* EXERCISE OBJECTIVE *
Can you return every line in the entries below that contains the string "jettySize"?

* DATASET EXTRACT *
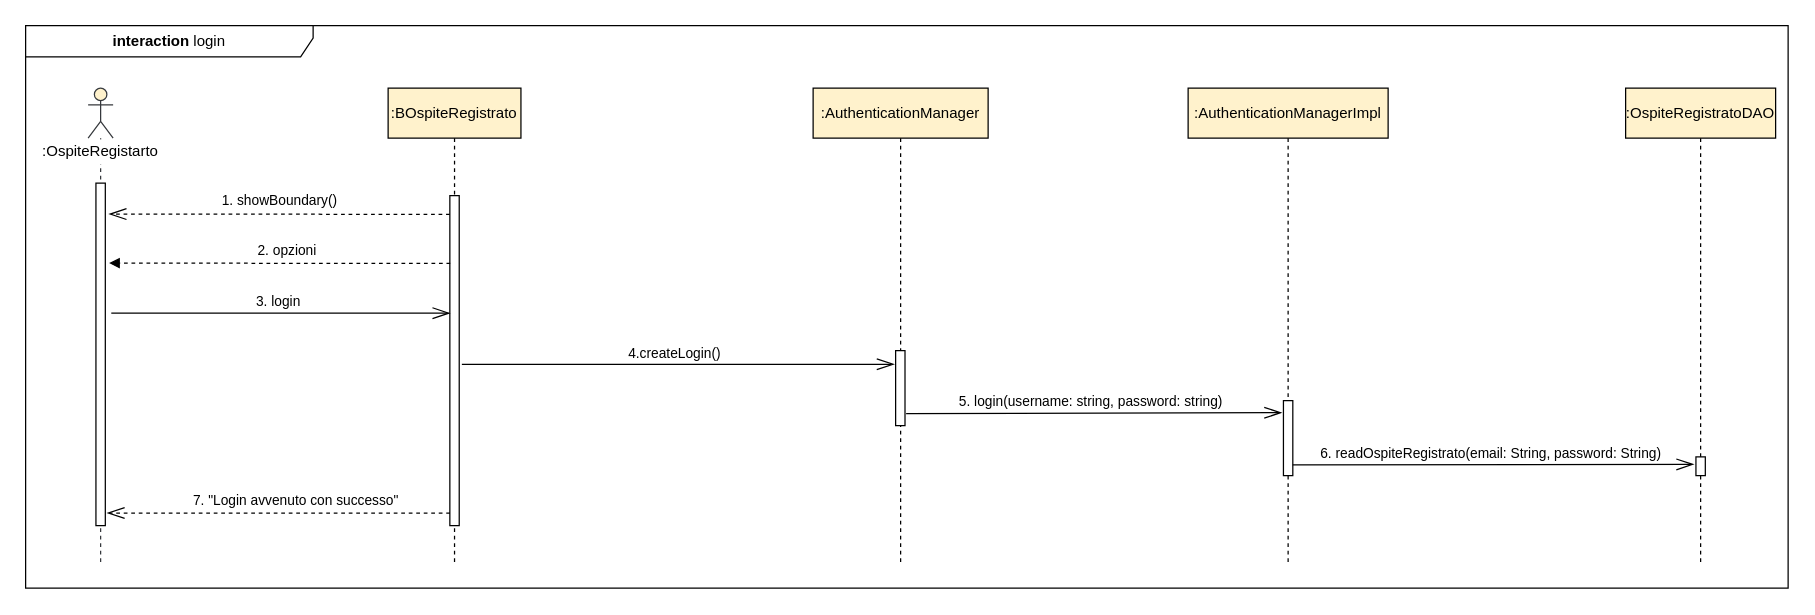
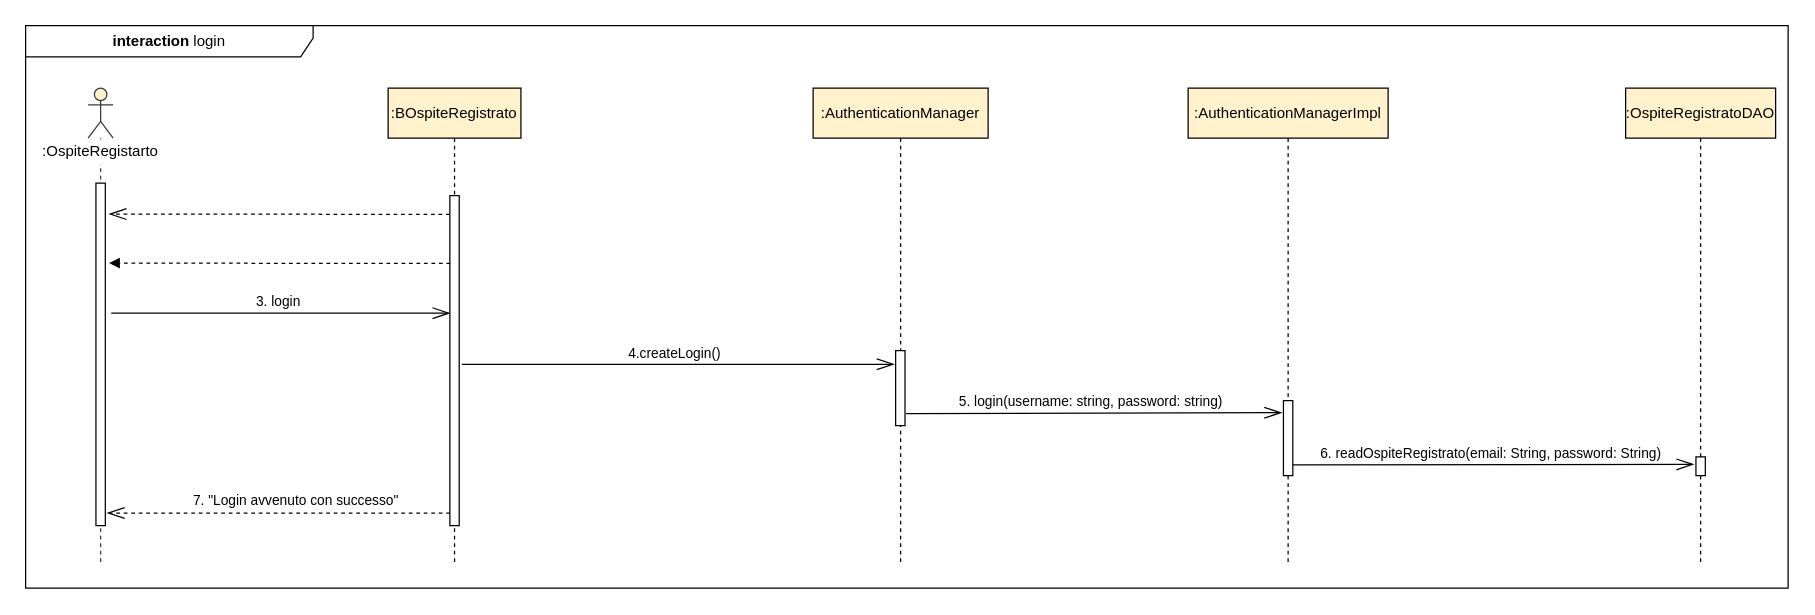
  <mxCell id="0" />
  <mxCell id="1" parent="0" />
  <mxCell id="2" value="&lt;b&gt;interaction &lt;/b&gt;login" style="shape=umlFrame;whiteSpace=wrap;html=1;width=230;height=25;" parent="1" vertex="1"><mxGeometry x="20" y="20" width="1410" height="450" as="geometry" /></mxCell>
  <mxCell id="3" value=":BOspiteRegistrato" style="shape=umlLifeline;perimeter=lifelinePerimeter;whiteSpace=wrap;html=1;container=1;collapsible=0;recursiveResize=0;outlineConnect=0;fillColor=#FFF2CC;" parent="1" vertex="1"><mxGeometry x="310" y="70" width="106.25" height="380" as="geometry" /></mxCell>
  <mxCell id="4" value="" style="html=1;points=[];perimeter=orthogonalPerimeter;fillColor=#ffffff;" parent="3" vertex="1"><mxGeometry x="49.38" y="86" width="7.5" height="264" as="geometry" /></mxCell>
  <mxCell id="5" value="" style="shape=umlLifeline;participant=umlActor;perimeter=lifelinePerimeter;whiteSpace=wrap;html=1;container=1;collapsible=0;recursiveResize=0;verticalAlign=top;spacingTop=36;outlineConnect=0;strokeColor=#36393d;fillColor=#FFF2CC;" parent="1" vertex="1"><mxGeometry x="70" y="70" width="20" height="380" as="geometry" /></mxCell>
  <mxCell id="6" value="" style="html=1;points=[];perimeter=orthogonalPerimeter;fillColor=#ffffff;" parent="5" vertex="1"><mxGeometry x="6.25" y="76" width="7.5" height="274" as="geometry" /></mxCell>
  <mxCell id="7" value=":OspiteRegistarto" style="text;html=1;strokeColor=none;align=center;verticalAlign=middle;whiteSpace=wrap;rounded=0;fillColor=#ffffff;" parent="1" vertex="1"><mxGeometry x="50" y="111" width="60" height="20" as="geometry" /></mxCell>
  <mxCell id="8" value=":AuthenticationManagerImpl" style="shape=umlLifeline;perimeter=lifelinePerimeter;whiteSpace=wrap;html=1;container=1;collapsible=0;recursiveResize=0;outlineConnect=0;fillColor=#FFF2CC;" parent="1" vertex="1"><mxGeometry x="950" y="70" width="160" height="380" as="geometry" /></mxCell>
  <mxCell id="9" value="" style="html=1;points=[];perimeter=orthogonalPerimeter;fillColor=#ffffff;" parent="8" vertex="1"><mxGeometry x="76.25" y="250" width="7.5" height="60" as="geometry" /></mxCell>
  <mxCell id="10" value=":AuthenticationManager" style="shape=umlLifeline;perimeter=lifelinePerimeter;whiteSpace=wrap;html=1;container=1;collapsible=0;recursiveResize=0;outlineConnect=0;fillColor=#FFF2CC;" parent="1" vertex="1"><mxGeometry x="650" y="70" width="140" height="380" as="geometry" /></mxCell>
  <mxCell id="11" value="" style="html=1;points=[];perimeter=orthogonalPerimeter;fillColor=#ffffff;" parent="10" vertex="1"><mxGeometry x="66" y="210" width="7.5" height="60" as="geometry" /></mxCell>
  <mxCell id="12" value=":OspiteRegistratoDAO" style="shape=umlLifeline;perimeter=lifelinePerimeter;whiteSpace=wrap;html=1;container=1;collapsible=0;recursiveResize=0;outlineConnect=0;fillColor=#FFF2CC;" parent="1" vertex="1"><mxGeometry x="1300" y="70" width="120" height="380" as="geometry" /></mxCell>
  <mxCell id="13" value="" style="html=1;points=[];perimeter=orthogonalPerimeter;fillColor=#ffffff;" parent="12" vertex="1"><mxGeometry x="56.25" y="295" width="7.5" height="15" as="geometry" /></mxCell>
  <mxCell id="14" value="&lt;font style=&quot;font-size: 11px&quot;&gt;7. &quot;Login avvenuto con successo&quot;&lt;/font&gt;" style="text;html=1;align=center;verticalAlign=middle;resizable=0;points=[];autosize=1;" parent="1" vertex="1"><mxGeometry x="145.95" y="390" width="180" height="20" as="geometry" /></mxCell>
  <mxCell id="15" value="" style="endArrow=openThin;dashed=1;endFill=0;endSize=12;html=1;entryX=1.011;entryY=0.922;entryDx=0;entryDy=0;entryPerimeter=0;" parent="1" edge="1"><mxGeometry width="160" relative="1" as="geometry"><mxPoint x="359.5" y="410" as="sourcePoint" /><mxPoint x="85.102" y="409.908" as="targetPoint" /><Array as="points" /></mxGeometry></mxCell>
- <mxCell id="16" value="&lt;span style=&quot;font-size: 11px&quot;&gt;1. showBoundary()&lt;/span&gt;" style="text;html=1;align=center;verticalAlign=middle;resizable=0;points=[];autosize=1;" parent="1" vertex="1"><mxGeometry x="168.03" y="150" width="110" height="20" as="geometry" /></mxCell>
  <mxCell id="17" value="" style="endArrow=openThin;dashed=1;endFill=0;endSize=12;html=1;entryX=0.974;entryY=0.698;entryDx=0;entryDy=0;entryPerimeter=0;startSize=8;" parent="1" edge="1"><mxGeometry width="160" relative="1" as="geometry"><mxPoint x="359.35" y="171" as="sourcePoint" /><mxPoint x="86.585" y="170.74" as="targetPoint" /><Array as="points" /></mxGeometry></mxCell>
- <mxCell id="18" value="&lt;span style=&quot;font-size: 11px&quot;&gt;2. opzioni&lt;/span&gt;" style="text;html=1;align=center;verticalAlign=middle;resizable=0;points=[];autosize=1;" parent="1" vertex="1"><mxGeometry x="199.48" y="190" width="60" height="20" as="geometry" /></mxCell>
  <mxCell id="19" value="" style="endArrow=block;dashed=1;endFill=1;endSize=6;html=1;startSize=8;exitX=-0.14;exitY=0.06;exitDx=0;exitDy=0;exitPerimeter=0;" parent="1" edge="1"><mxGeometry width="160" relative="1" as="geometry"><mxPoint x="359.68" y="210.24" as="sourcePoint" /><mxPoint x="86.78" y="210" as="targetPoint" /><Array as="points" /></mxGeometry></mxCell>
  <mxCell id="20" value="3. login" style="html=1;verticalAlign=bottom;startArrow=none;endArrow=openThin;startSize=6;startFill=0;endFill=0;endSize=12;exitX=1.011;exitY=0.616;exitDx=0;exitDy=0;exitPerimeter=0;entryX=-0.151;entryY=0.104;entryDx=0;entryDy=0;entryPerimeter=0;" parent="1" edge="1"><mxGeometry x="-0.016" relative="1" as="geometry"><mxPoint x="88.532" y="250.064" as="sourcePoint" /><mxPoint x="359.598" y="250.016" as="targetPoint" /><mxPoint as="offset" /></mxGeometry></mxCell>
  <mxCell id="21" value="4.createLogin()" style="html=1;verticalAlign=bottom;startArrow=none;endArrow=openThin;startSize=6;startFill=0;endFill=0;endSize=12;exitX=1.283;exitY=0.511;exitDx=0;exitDy=0;exitPerimeter=0;entryX=-0.13;entryY=0.182;entryDx=0;entryDy=0;entryPerimeter=0;" parent="1" source="4" target="11" edge="1"><mxGeometry x="-0.016" relative="1" as="geometry"><mxPoint x="390.002" y="290.044" as="sourcePoint" /><mxPoint x="690" y="291" as="targetPoint" /><mxPoint as="offset" /></mxGeometry></mxCell>
  <mxCell id="22" value="5. login(username: string, password: string)" style="html=1;verticalAlign=bottom;startArrow=none;endArrow=openThin;startSize=6;startFill=0;endFill=0;endSize=12;exitX=1.122;exitY=0.839;exitDx=0;exitDy=0;exitPerimeter=0;entryX=-0.167;entryY=0.161;entryDx=0;entryDy=0;entryPerimeter=0;" parent="1" source="11" target="9" edge="1"><mxGeometry x="-0.016" relative="1" as="geometry"><mxPoint x="720" y="330" as="sourcePoint" /><mxPoint x="1020" y="330" as="targetPoint" /><mxPoint as="offset" /></mxGeometry></mxCell>
  <mxCell id="23" value="6. readOspiteRegistrato(email: String, password: String)" style="html=1;verticalAlign=bottom;startArrow=none;endArrow=openThin;startSize=6;startFill=0;endFill=0;endSize=12;exitX=0.989;exitY=0.856;exitDx=0;exitDy=0;exitPerimeter=0;entryX=-0.211;entryY=0.4;entryDx=0;entryDy=0;entryPerimeter=0;" parent="1" source="9" target="13" edge="1"><mxGeometry x="-0.016" relative="1" as="geometry"><mxPoint x="1050" y="371" as="sourcePoint" /><mxPoint x="1340" y="371" as="targetPoint" /><mxPoint as="offset" /></mxGeometry></mxCell>
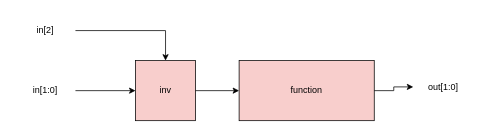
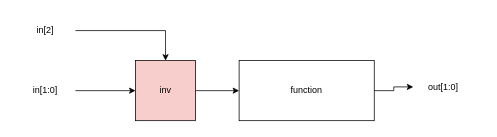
  <mxCell id="0" />
  <mxCell id="1" parent="0" />
  <mxCell id="2" value="" style="group" vertex="1" connectable="0" parent="1"><mxGeometry x="20" y="20" width="620" height="140" as="geometry" /></mxCell>
  <mxCell id="3" value="in[1:0]" style="text;html=1;strokeColor=none;fillColor=none;align=center;verticalAlign=middle;whiteSpace=wrap;rounded=0;" vertex="1" parent="2"><mxGeometry y="80" width="80.0" height="40" as="geometry" /></mxCell>
  <mxCell id="4" value="inv" style="whiteSpace=wrap;html=1;fillColor=#f8cecc;" vertex="1" parent="2"><mxGeometry x="160.0" y="60" width="80.0" height="80" as="geometry" /></mxCell>
  <mxCell id="5" value="" style="edgeStyle=orthogonalEdgeStyle;rounded=0;orthogonalLoop=1;jettySize=auto;html=1;" edge="1" parent="2" source="3" target="4"><mxGeometry relative="1" as="geometry" /></mxCell>
- <mxCell id="6" value="function" style="whiteSpace=wrap;html=1;fillColor=#f8cecc;" vertex="1" parent="2"><mxGeometry x="298" y="60" width="180" height="80" as="geometry" /></mxCell>
+ <mxCell id="6" value="function" style="whiteSpace=wrap;html=1;" vertex="1" parent="2"><mxGeometry x="298" y="60" width="180" height="80" as="geometry" /></mxCell>
  <mxCell id="7" value="" style="edgeStyle=orthogonalEdgeStyle;rounded=0;orthogonalLoop=1;jettySize=auto;html=1;" edge="1" parent="2" source="4" target="6"><mxGeometry relative="1" as="geometry" /></mxCell>
  <mxCell id="8" value="out[1:0]" style="text;html=1;strokeColor=none;fillColor=none;align=center;verticalAlign=middle;whiteSpace=wrap;rounded=0;" vertex="1" parent="2"><mxGeometry x="530" y="75" width="80.0" height="40" as="geometry" /></mxCell>
  <mxCell id="9" value="" style="edgeStyle=orthogonalEdgeStyle;rounded=0;orthogonalLoop=1;jettySize=auto;html=1;entryX=0;entryY=0.5;entryDx=0;entryDy=0;" edge="1" parent="2" source="6" target="8"><mxGeometry relative="1" as="geometry"><mxPoint x="600.0" y="100" as="targetPoint" /></mxGeometry></mxCell>
  <mxCell id="10" value="" style="edgeStyle=orthogonalEdgeStyle;rounded=0;orthogonalLoop=1;jettySize=auto;html=1;" edge="1" parent="2" source="11" target="4"><mxGeometry relative="1" as="geometry" /></mxCell>
  <mxCell id="11" value="in[2]" style="text;html=1;strokeColor=none;fillColor=none;align=center;verticalAlign=middle;whiteSpace=wrap;rounded=0;" vertex="1" parent="2"><mxGeometry width="80.0" height="40" as="geometry" /></mxCell>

* ANSWER FOR THE TASK *
  <mxCell id="5" value="" style="edgeStyle=orthogonalEdgeStyle;rounded=0;orthogonalLoop=1;jettySize=auto;html=1;" edge="1" parent="2" source="3" target="4"><mxGeometry relative="1" as="geometry" /></mxCell>
  <mxCell id="7" value="" style="edgeStyle=orthogonalEdgeStyle;rounded=0;orthogonalLoop=1;jettySize=auto;html=1;" edge="1" parent="2" source="4" target="6"><mxGeometry relative="1" as="geometry" /></mxCell>
  <mxCell id="9" value="" style="edgeStyle=orthogonalEdgeStyle;rounded=0;orthogonalLoop=1;jettySize=auto;html=1;entryX=0;entryY=0.5;entryDx=0;entryDy=0;" edge="1" parent="2" source="6" target="8"><mxGeometry relative="1" as="geometry"><mxPoint x="600.0" y="100" as="targetPoint" /></mxGeometry></mxCell>
  <mxCell id="10" value="" style="edgeStyle=orthogonalEdgeStyle;rounded=0;orthogonalLoop=1;jettySize=auto;html=1;" edge="1" parent="2" source="11" target="4"><mxGeometry relative="1" as="geometry" /></mxCell>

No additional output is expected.